[TASK INSTRUCTIONS] Leave the pictures out and write out the rest of the listing word for word.

[DATA]
# # # # #

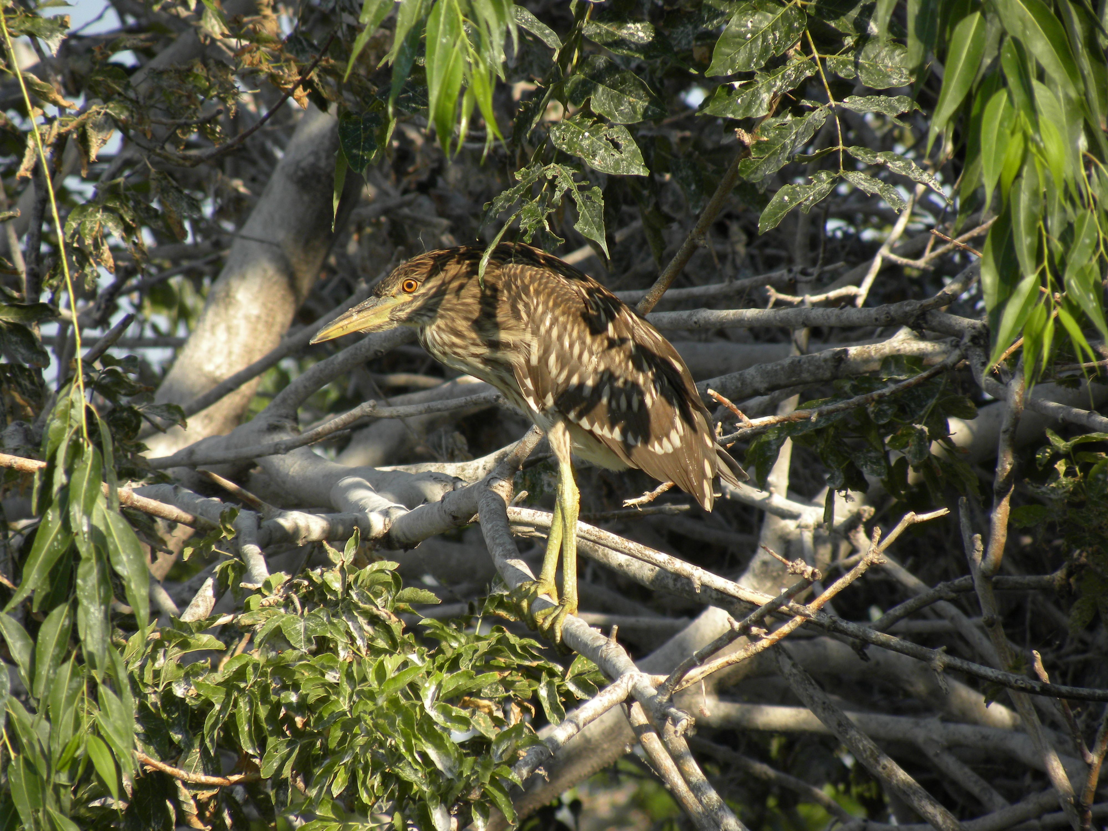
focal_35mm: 624
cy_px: 416
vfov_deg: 2.4
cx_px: 554
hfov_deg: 3.2
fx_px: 19973
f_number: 5
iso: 64
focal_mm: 110.4
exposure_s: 1/207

# # # # #

[EXERCISE ANSWER]
focal_35mm: 624
cy_px: 416
vfov_deg: 2.4
cx_px: 554
hfov_deg: 3.2
fx_px: 19973
f_number: 5
iso: 64
focal_mm: 110.4
exposure_s: 1/207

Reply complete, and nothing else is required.